Gold News

China Gold Supplies "Ample", Imports "May Extend" 25% Drop

March data still show near-record net inflows of gold to China through Hong Kong...
CHINA GOLD stockpiles remain "ample" according to bullion bank analysts and traders, with weakness in the Yuan currency further deterring a rise in gold imports to the world's No.1 consumer nation.
"Hong Kong and Switzerland trade data show slowing gold shipments to China," says ANZ Bank commodity strategist Victor Thianpiriya in Singapore, with March's net flow to the mainland through Hong Kong dropped 25% from February's near-record monthly figure of 111 tonnes.
"The Swiss gold trade data showed that exports to other Asian destinations remained relatively robust," Thianpiriya adds, with India's intake rising 10% month-on-month "in contrast to the slower Chinese market."
Reflecting this slowdown in China's gold demand – overtaking India as the world's heaviest in 2013 – prices in Shanghai last month traded at a discount to the world's benchmark of London quotes.
ANZ's analysis says the bank expects China gold imports "were also weak in April, as the spread between the two markets remained negative for most of the month."
Gold trading volumes on the main Shanghai exchange – the only legal entry point for refined metal into China's private sector – "was the poorest since October," adds Swiss bank UBS's strategist Edel Tully.
Thanks to a lull in festive and holiday demand, "Shanghai volumes in May, while not the lowest, are usually quite moderate," Dr.Tully goes on, concluding that "current gold prices are in excess of where physical demand lies, and local supplies remain ample."
"The expectation is gold orders into China will be lower in the next few months," agrees Jeremy East, global head of metals trading at Standard Chartered – who moved his bank's operations from London to Hong Kong in June 2013, the better to address China's gold market.
Driving the drop in Shanghai prices relative to London, and so removing the "arbitrage" profits to be made from importing metal from Europe, is the "exchange-rate move" in the Chinese Yuan, says East, speaking last weekend to Bloomberg.
"We're waiting to see whether it will have impact on total demand for gold from China for this year."

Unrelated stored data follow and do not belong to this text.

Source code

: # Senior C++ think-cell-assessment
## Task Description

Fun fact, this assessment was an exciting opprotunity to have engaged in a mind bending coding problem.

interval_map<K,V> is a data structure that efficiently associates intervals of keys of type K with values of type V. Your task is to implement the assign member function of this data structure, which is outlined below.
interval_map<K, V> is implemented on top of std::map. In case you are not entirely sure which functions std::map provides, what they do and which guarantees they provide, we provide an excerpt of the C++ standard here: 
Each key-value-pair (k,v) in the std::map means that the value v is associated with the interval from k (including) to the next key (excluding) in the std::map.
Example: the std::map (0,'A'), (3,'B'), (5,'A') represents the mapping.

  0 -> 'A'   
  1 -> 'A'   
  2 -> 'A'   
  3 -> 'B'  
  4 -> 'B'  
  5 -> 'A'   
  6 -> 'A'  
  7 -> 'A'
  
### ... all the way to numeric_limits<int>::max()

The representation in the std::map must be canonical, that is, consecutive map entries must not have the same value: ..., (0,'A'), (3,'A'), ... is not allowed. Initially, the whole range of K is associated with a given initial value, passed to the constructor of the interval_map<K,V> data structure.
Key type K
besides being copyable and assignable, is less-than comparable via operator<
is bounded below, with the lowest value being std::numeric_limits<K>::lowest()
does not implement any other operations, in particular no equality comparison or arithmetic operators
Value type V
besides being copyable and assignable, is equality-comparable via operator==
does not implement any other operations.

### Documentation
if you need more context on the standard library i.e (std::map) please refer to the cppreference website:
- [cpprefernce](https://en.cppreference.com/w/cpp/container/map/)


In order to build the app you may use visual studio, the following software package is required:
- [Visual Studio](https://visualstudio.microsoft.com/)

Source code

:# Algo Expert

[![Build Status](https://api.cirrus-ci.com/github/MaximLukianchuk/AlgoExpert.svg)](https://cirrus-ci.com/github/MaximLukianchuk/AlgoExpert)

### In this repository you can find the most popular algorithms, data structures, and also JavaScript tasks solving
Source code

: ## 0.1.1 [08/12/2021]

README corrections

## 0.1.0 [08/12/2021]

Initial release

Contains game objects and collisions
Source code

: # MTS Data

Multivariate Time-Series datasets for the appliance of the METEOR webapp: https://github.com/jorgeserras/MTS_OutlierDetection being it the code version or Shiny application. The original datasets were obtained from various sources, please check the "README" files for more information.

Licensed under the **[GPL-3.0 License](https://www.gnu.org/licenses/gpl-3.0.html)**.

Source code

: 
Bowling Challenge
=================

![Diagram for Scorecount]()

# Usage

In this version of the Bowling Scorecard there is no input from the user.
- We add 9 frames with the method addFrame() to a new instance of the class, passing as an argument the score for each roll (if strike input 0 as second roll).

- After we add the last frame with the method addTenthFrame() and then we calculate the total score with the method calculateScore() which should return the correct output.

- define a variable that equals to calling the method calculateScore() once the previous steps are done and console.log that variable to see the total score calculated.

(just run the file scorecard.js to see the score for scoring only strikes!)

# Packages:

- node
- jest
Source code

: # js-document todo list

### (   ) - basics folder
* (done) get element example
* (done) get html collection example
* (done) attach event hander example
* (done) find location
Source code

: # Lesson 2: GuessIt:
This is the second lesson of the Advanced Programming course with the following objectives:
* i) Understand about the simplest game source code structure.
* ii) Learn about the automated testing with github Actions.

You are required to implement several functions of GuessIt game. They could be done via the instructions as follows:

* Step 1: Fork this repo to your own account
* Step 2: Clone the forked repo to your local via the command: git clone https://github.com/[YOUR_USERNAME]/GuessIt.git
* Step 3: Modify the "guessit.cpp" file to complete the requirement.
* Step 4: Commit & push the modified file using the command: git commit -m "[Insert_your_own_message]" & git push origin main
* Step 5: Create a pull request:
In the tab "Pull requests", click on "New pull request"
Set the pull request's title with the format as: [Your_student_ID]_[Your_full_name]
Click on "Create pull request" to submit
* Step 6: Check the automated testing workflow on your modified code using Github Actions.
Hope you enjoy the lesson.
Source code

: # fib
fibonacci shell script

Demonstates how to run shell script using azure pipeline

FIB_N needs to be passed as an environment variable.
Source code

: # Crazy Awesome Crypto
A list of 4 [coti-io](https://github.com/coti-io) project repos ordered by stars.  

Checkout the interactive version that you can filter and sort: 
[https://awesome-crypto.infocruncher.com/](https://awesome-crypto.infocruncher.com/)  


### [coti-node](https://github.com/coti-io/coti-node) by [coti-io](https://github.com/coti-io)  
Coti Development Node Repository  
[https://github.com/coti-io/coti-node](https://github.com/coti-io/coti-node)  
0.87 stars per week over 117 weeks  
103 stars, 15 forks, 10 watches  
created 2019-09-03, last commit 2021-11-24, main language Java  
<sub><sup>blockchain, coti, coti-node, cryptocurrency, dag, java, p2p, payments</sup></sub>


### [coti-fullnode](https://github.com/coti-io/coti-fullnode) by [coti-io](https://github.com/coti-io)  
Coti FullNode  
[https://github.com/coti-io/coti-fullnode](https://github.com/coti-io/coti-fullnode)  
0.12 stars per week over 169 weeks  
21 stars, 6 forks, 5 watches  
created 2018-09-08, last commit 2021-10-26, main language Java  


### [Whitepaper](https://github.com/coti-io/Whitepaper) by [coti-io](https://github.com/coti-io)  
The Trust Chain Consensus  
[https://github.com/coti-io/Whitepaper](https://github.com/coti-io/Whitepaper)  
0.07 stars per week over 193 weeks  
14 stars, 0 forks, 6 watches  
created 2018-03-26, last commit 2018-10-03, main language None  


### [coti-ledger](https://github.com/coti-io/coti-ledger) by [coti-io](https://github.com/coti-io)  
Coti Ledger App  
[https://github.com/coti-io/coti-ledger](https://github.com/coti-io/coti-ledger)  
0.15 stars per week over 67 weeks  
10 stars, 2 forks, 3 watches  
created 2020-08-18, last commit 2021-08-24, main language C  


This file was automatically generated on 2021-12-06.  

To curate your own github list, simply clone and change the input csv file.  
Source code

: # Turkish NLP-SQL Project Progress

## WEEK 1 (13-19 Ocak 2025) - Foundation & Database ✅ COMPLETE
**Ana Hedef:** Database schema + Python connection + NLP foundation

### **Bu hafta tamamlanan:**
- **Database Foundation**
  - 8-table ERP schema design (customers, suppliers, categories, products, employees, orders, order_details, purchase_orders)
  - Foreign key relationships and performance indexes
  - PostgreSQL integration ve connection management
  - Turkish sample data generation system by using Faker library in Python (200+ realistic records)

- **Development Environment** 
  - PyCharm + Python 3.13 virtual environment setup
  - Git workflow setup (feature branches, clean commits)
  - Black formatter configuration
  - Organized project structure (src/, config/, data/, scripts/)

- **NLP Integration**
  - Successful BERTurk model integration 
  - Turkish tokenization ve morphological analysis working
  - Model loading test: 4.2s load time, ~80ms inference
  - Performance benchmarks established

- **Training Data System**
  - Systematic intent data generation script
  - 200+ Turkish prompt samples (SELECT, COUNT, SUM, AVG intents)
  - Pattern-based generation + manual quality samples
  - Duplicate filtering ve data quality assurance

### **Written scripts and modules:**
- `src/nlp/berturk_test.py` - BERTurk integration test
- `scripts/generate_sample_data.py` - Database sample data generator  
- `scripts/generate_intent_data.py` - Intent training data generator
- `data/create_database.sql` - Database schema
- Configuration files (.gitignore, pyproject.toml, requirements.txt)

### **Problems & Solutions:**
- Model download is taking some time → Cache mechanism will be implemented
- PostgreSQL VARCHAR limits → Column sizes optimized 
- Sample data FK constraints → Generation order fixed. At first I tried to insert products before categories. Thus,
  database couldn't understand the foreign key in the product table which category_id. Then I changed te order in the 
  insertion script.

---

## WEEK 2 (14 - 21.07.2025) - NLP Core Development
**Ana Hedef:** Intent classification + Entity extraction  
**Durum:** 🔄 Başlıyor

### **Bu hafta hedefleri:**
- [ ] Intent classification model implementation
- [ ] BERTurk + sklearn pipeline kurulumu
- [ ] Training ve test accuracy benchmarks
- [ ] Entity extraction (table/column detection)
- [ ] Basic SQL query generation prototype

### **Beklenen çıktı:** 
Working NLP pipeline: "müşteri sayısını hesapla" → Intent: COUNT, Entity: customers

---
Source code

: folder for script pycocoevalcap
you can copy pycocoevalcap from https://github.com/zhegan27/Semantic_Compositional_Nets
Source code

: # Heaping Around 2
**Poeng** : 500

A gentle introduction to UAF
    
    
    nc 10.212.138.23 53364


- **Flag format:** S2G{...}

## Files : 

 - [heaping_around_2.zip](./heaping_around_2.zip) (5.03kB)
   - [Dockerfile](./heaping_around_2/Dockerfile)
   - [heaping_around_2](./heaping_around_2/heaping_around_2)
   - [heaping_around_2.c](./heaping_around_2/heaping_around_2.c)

ANZ's Thianpiriya agrees, saying that "The weak Shanghai-London price differential, largely due to a depreciating local currency, seems to be a key catalyst for the sluggishness" in China gold imports.
March's net inflows from Hong Kong, however, reported at 85 tonnes, were only just shy of 2013's monthly average.
Full-year net imports through Hong Kong to China rose one-third by weight to more than 1,100 tonnes, extending the 95% rise of 2012.